Он глотнул воздух, как человек, желающий удостовериться, в состоянии ли он еще дышать, и схватился за левый бок.

— Ты отравился сосисками, Селезень, и мелешь вздор…

— Вовсе не вздор!.. — возмутился Леськевич. — Это мои сокровенные мысли, только у меня нет привычки делиться ими. Как расплавленная лава, застывая, каменеет, как обызвествляются органические ткани, так обызвествляются и целые общества… В них замирает интерес, стремление к познанию нового, и они уподобляются муравейникам или пчелиным роям, в которых на протяжении тысячелетий все делается очень старательно, очень систематично, но несознательно и по рутине…

— Откуда, черт возьми, у тебя берутся такие дурацкие мысли? — крикнул, вскакивая с кровати, Квецинский.

— Потому что я вижу границы цивилизации там, где ты их не замечаешь, — возбужденно возразил Леськевич. — Взгляни хотя бы на такую мелочь, как стол или стул… Неужели ты думаешь, что через пятьсот лет вместо столов и стульев появится нечто лучшее?.. Может быть, ты полагаешь, что эта булка станет иной?.. А может быть, ты воображаешь, что люди начнут строить дома другого типа и вместо сегодняшних продырявленных коробок будут возводить здания, подобные кристаллам или фантастическим утесам?..

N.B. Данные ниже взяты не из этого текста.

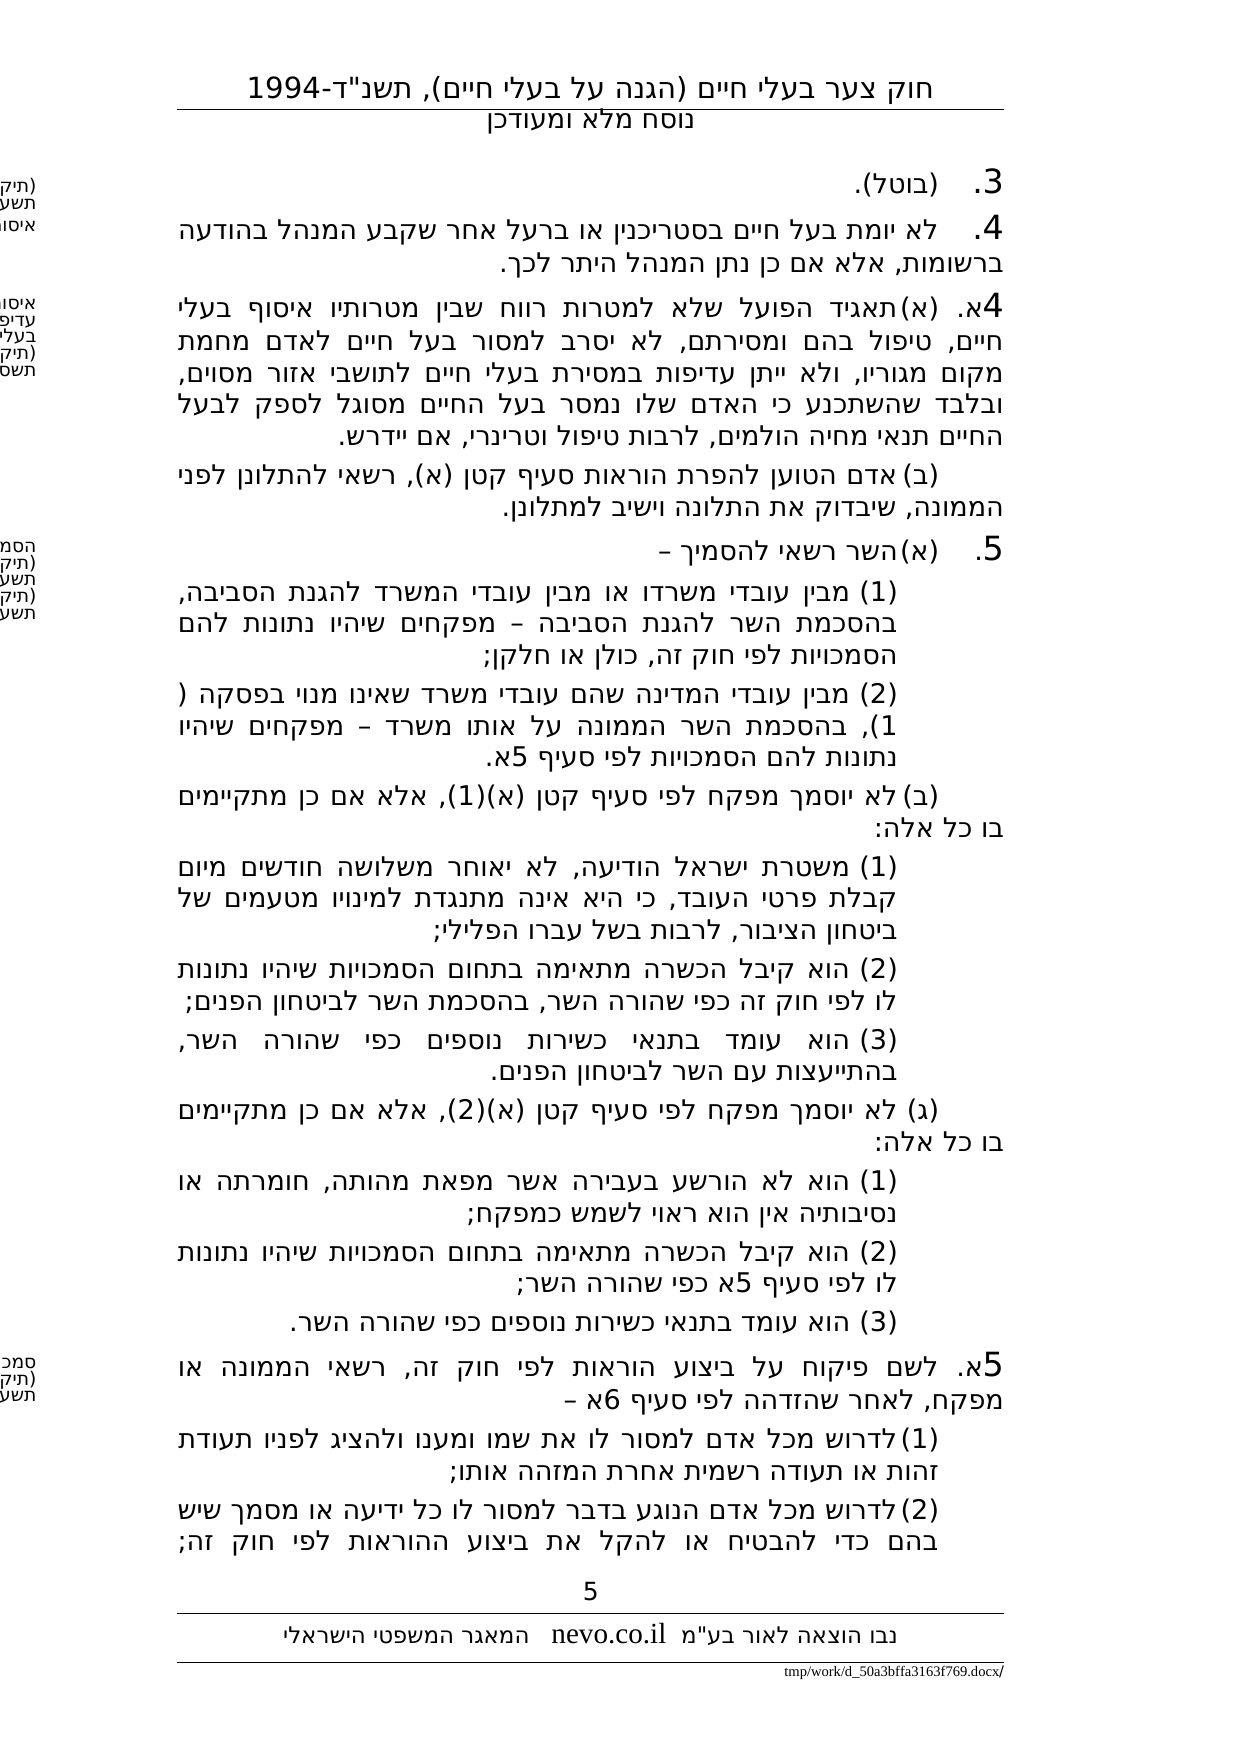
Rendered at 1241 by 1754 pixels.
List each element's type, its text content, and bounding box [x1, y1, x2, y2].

— И это говорит естественник!.. — воскликнул, покраснев, Квецинский.

— Именно естественник, который знает, что ученые больше не откроют ста тысяч новых видов растений и животных, не найдут десятков новых элементов или нескольких новых сил, таких как тяжесть, теплота, электричество… Мы уже подходим к пределу… — заключил он нараспев и словно невзначай прощупывая свой желудок.

— Может быть, вы и подходите, но не мы, — прервал его Квецинский. — Погляди только сколько миллионов людей добилось за сто лет личной свободы, благосостояния и просвещения… Погляди, как сегодня обращаются с пленными, ранеными, и даже с преступниками… Подумай, до чего может дойти международное право… Подсчитай, сколько людей, вышедших из самых низов, занимает высокие должности…

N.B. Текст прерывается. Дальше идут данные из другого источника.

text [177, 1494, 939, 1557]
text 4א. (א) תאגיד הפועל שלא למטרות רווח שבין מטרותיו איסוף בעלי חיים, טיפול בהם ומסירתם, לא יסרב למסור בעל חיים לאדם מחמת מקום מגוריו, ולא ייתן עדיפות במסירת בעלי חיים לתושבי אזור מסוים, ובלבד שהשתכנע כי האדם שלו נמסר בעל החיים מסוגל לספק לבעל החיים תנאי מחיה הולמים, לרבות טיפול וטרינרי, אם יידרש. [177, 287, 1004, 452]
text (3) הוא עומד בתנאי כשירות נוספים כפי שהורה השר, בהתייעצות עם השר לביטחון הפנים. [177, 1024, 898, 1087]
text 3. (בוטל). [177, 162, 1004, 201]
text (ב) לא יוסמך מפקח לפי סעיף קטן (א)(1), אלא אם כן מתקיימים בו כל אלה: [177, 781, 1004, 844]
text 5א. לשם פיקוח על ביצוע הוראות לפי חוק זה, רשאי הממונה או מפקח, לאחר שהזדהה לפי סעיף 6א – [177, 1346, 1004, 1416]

— Спроси у Громадзкого, кто был здоровее: его отец, учившийся в начальной школе, или сам он — студент университета, и ты увидишь, что такое наш прогресс… — иронически заметил Леськевич и принялся считать свой пульс.

Громадзкий вскочил из-за стола и подошел к двери.

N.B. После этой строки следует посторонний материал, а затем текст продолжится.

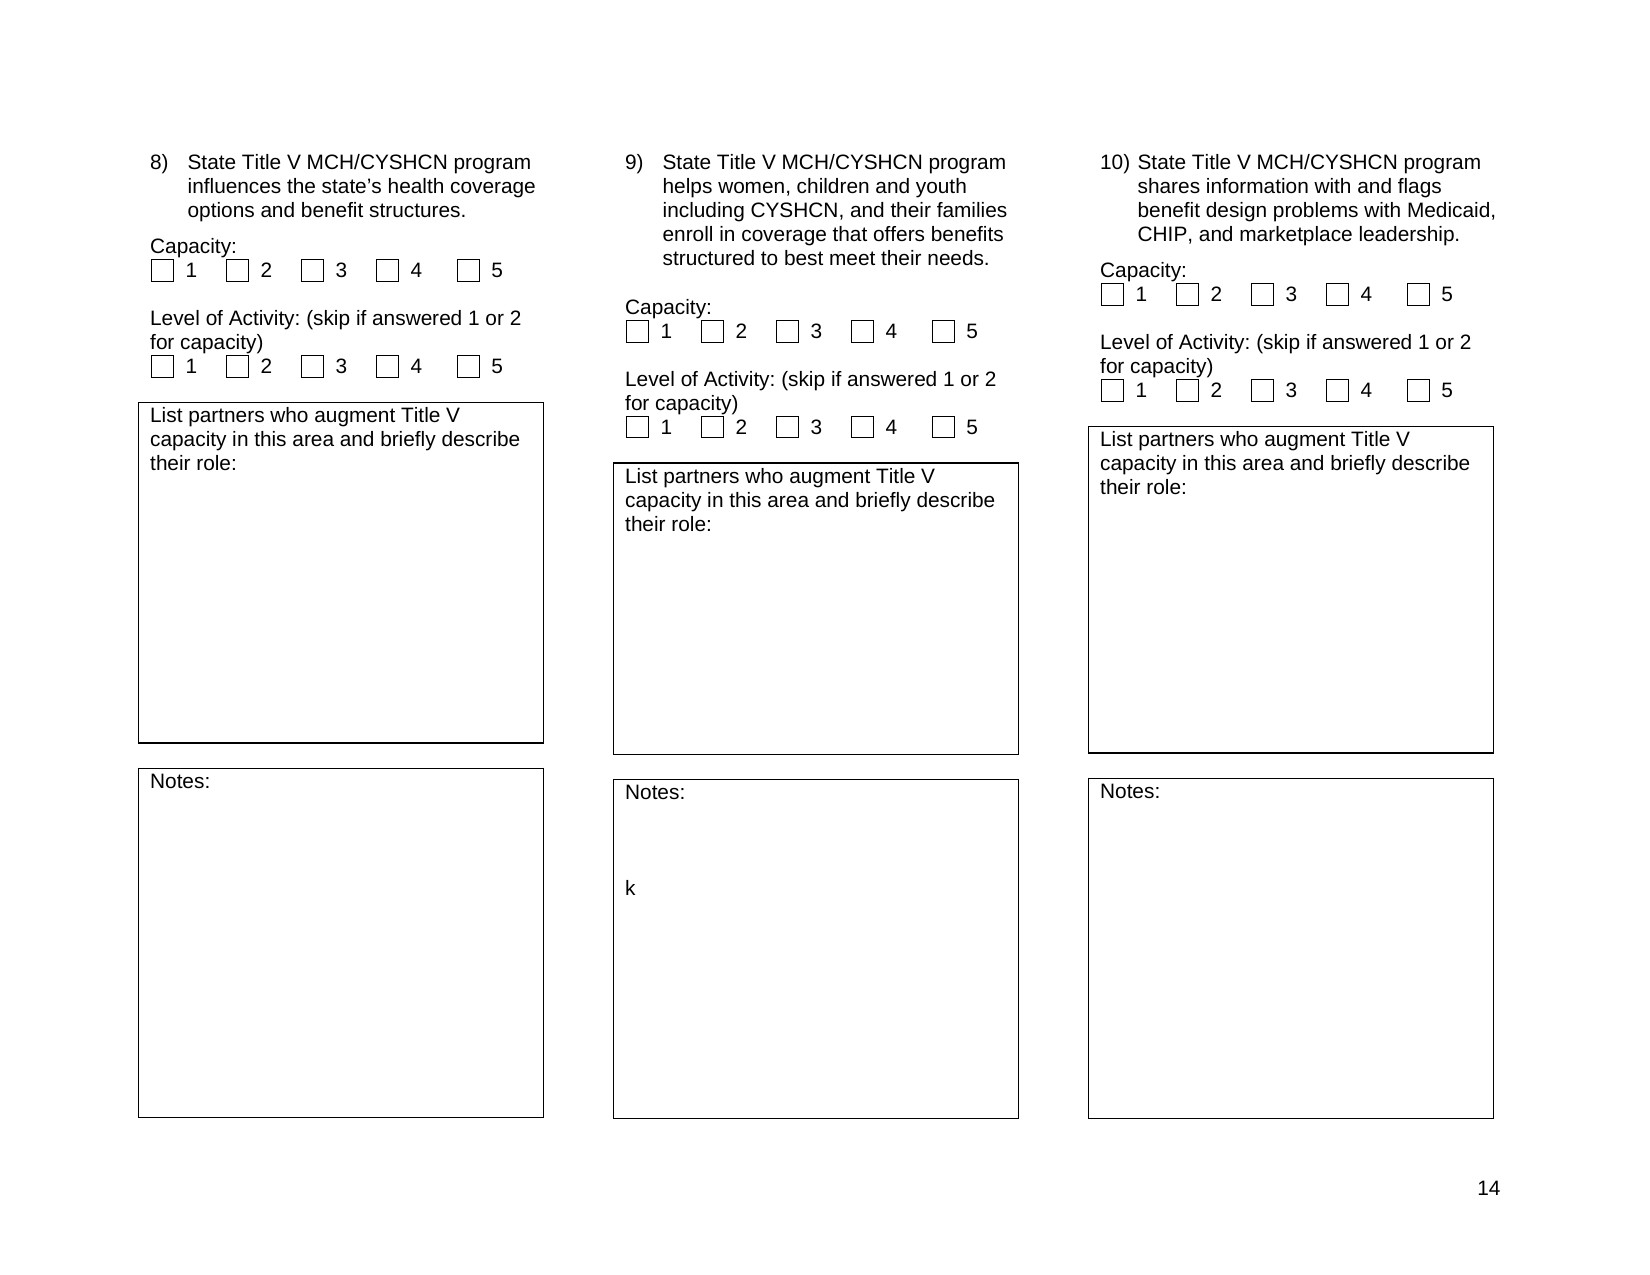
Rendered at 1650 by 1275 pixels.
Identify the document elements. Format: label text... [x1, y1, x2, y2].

text 1 2 3 4 5 [625, 414, 1025, 438]
list State Title V MCH/CYSHCN program shares information with and flags benefit design problems with Medicaid, CHIP, and marketplace leadership. [1100, 150, 1500, 246]
text Level of Activity: (skip if answered 1 or 2 for capacity) [150, 306, 550, 354]
text 1 2 3 4 5 [150, 258, 550, 282]
text 1 2 3 4 5 [1100, 378, 1500, 402]
table_header Notes: [1089, 779, 1493, 1118]
table_header List partners who augment Title V capacity in this area and briefly describe their role: [139, 403, 543, 742]
text 1 2 3 4 5 [625, 319, 1025, 343]
text 1 2 3 4 5 [150, 354, 550, 378]
table_header Notes: k [614, 780, 1018, 1118]
text Capacity: [150, 234, 550, 258]
list State Title V MCH/CYSHCN program influences the state’s health coverage options and benefit structures. [150, 150, 550, 222]
text Capacity: [1100, 258, 1500, 282]
table_header Notes: [139, 769, 543, 1117]
table_header List partners who augment Title V capacity in this area and briefly describe their role: [614, 464, 1018, 754]
text Level of Activity: (skip if answered 1 or 2 for capacity) [625, 367, 1025, 414]
table_header List partners who augment Title V capacity in this area and briefly describe their role: [1089, 427, 1493, 752]
list State Title V MCH/CYSHCN program helps women, children and youth including CYSHCN, and their families enroll in coverage that offers benefits structured to best meet their needs. [625, 150, 1025, 270]
text 1 2 3 4 5 [1100, 282, 1500, 306]
text Level of Activity: (skip if answered 1 or 2 for capacity) [1100, 330, 1500, 378]
text Capacity: [625, 295, 1025, 319]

— Конечно, я верю в прогресс!.. — вскричал он. — Мой отец был ткачом, дядя — фельдшером, а я уже буду врачом…

— Зато у моего прадеда было десять деревень и два города, а у меня нет и десяти рубашек. Нет, жизнь не стала лучше, если для того, чтобы какой-то Громадзкий немножко выиграл, Леськевичи должны потерять все!..

— Именно то и хорошо, что семьи, не растратившие своих сил, выдвигаются вперед, а благородные фамилии ипохондриков и чудаков приходят в упадок, — огрызнулся Громадзкий, возвращаясь к прерванной переписке.

Леськевич заерзал на пунцовом кресле и со злости прикусил кончик чубука. Тут заговорил Квецинский, чтобы помешать Леськевичу ответить Громадзкому:

— Как раз в наши дни лучшим доказательством прогресса служит то, что права, просвещение, и даже образование, распространяются на все слои общества.